Second, I think I am figuring out how to deal with the iconv memory leak! Iconv seems VERY picky about always using the EXACT same memory location for input and output for every call, and it also only likes being opened and closed once during the program run. Actually it may not like even being closed before the program ends under some conditions. I do not have a beta to release yet as I want to work on a few things, but as far as I can tell I should be able to eliminate or very much suppress the memory leak :)
Yes, calling iconv_open() once is very good idea :) but how can it use the same memory location for input and output? when output is wider than input it means that next input will be overwritten or I am misunderstanding something...
To clarify, I mean the input needs to always point to the same memory location, and the output always needs to point to the same location.

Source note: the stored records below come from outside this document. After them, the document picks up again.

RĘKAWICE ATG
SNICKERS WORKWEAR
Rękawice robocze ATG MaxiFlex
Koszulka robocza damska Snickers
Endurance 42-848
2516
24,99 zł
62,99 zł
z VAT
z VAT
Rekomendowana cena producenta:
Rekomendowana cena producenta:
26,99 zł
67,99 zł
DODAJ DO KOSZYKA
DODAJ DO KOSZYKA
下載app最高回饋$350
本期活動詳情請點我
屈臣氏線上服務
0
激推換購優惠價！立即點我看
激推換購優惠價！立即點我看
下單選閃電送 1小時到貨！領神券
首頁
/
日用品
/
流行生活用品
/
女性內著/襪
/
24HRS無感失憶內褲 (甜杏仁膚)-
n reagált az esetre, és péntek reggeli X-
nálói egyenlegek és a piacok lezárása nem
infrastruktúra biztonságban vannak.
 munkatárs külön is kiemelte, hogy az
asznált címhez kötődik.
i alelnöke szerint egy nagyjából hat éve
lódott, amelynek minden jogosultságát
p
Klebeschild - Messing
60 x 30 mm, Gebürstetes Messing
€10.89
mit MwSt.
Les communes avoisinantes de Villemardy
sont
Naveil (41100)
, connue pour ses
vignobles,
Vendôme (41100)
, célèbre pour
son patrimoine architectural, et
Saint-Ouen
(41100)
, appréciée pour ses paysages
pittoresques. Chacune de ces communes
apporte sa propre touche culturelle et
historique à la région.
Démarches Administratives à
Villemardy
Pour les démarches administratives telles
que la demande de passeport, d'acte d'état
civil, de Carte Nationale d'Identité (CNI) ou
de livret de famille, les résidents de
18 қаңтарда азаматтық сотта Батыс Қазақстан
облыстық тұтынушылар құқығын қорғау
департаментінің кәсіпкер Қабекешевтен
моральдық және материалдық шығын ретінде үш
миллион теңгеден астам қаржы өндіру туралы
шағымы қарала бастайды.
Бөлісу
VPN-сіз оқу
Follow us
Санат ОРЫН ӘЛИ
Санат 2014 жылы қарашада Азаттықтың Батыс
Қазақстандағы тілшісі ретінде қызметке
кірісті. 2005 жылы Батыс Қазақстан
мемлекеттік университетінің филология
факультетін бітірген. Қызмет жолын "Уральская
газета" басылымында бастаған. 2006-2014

The input and output memory locations are separate. Iconv changes the input and output pointers so they both have to be put back before the next call. The memory locations must only be set once in the program, and also can never be "free"d after the first call to iconv or the program crashes. And as I also found out in longer runs, it is not a good idea to close iconv before program exit, but instead let it be closed by program exit (or it can crash). Iconv is buggy as hell, but I think I can work with it. Although more testing may be needed to be sure.
I just uploaded 2.3-beta3. Ddru_ntfsfindbad now has about the best possible fix/workaround for the iconv memory leak. It should use much less memory now, probably no more than the previous stable version. I have also improved how it handles unconvertible characters. It now does not exit, but instead skips the unconvertible characters in the name and produces output on the screen for how many were skipped for each inode. I also found that you can add //TRANSLIT to the encoding type for it to make an attempt at converting the characters to the closest thing it can, or to a default character (usually the "?"). For example, try the option --encoding CP866//TRANSLIT and see what happens. There is also //IGNORE, but that is basically what is now done by default, and using that addition only suppresses all messages in this case.
Thank you for nice work :) tested v2.3 in some cases and had no issues with language support!